Excerpts from Jim Conrad's
Naturalist Newsletter
from the August 28, 2016 Newsletter issued from Hacienda Chichen Resort beside Chichén Itzá Ruins; limestone bedrock; elevation ~39m (~128ft), N20.675°, W88.569°; central Yucatán state, MÉXICO
QUEEN BUTTERFLY
In early morning's brilliant, low-slanting sunlight, an orange and black butterfly perched with her drooping wings directly facing the sun, quietly basking. You can see her below:
I'm not sure why she droops her upper forewings, covering most of her hindwings, but other pictures on the Internet show her doing the same thing. In southern Texas we've seen this same species, so other views are shown on our Texas page, at www.backyardnature.net/n/a/queen.htm
This is the Queen, DANAUS GILIPPUS, somewhat similar to North America's famous Monarch, Danaus plexippus, belonging not only to the same butterfly family but also to the same genus. It's a little smaller than the Monarch. Caterpillars of the two species also are very similar. As with Monarchs, Queen caterpillars feed on various kinds of milkweeds, many species of which contain powerful compounds called cardiac glycosides. The glycosides are stored in both the caterpillars' and adults' bodies, and experts tell us that they're distasteful, and give diarrhea to birds and other vertebrate predators who eat prey containing them.
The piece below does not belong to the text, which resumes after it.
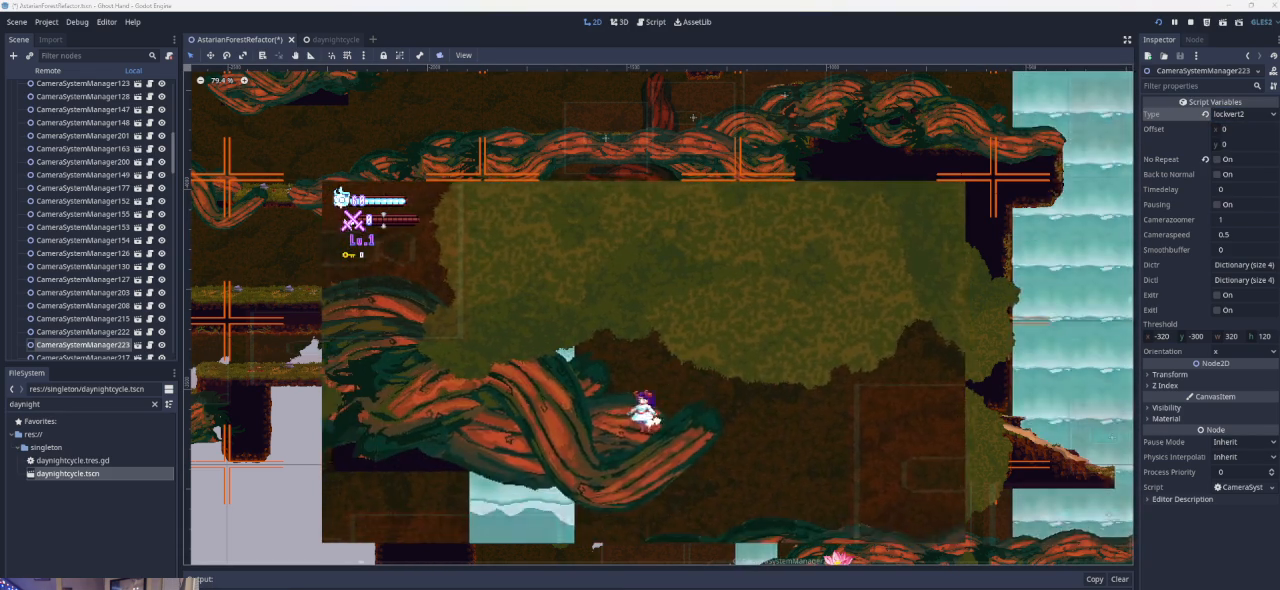
{"buttons": [], "left_stick": "left", "events": [[167, "CROSS", "down"], [433, "CROSS", "up"]]}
The reason for retaining cardiac glycosides in your body are obvious: a bird probably won't eat another of your species after tasting the first one.
Queens are distributed from the extreme southern US south through tropical lowlands of the Caribbean area, Mexico and Central America, to Argentina. In the US, rarely they stray north along the Atlantic Coastal Plain to Massachusetts.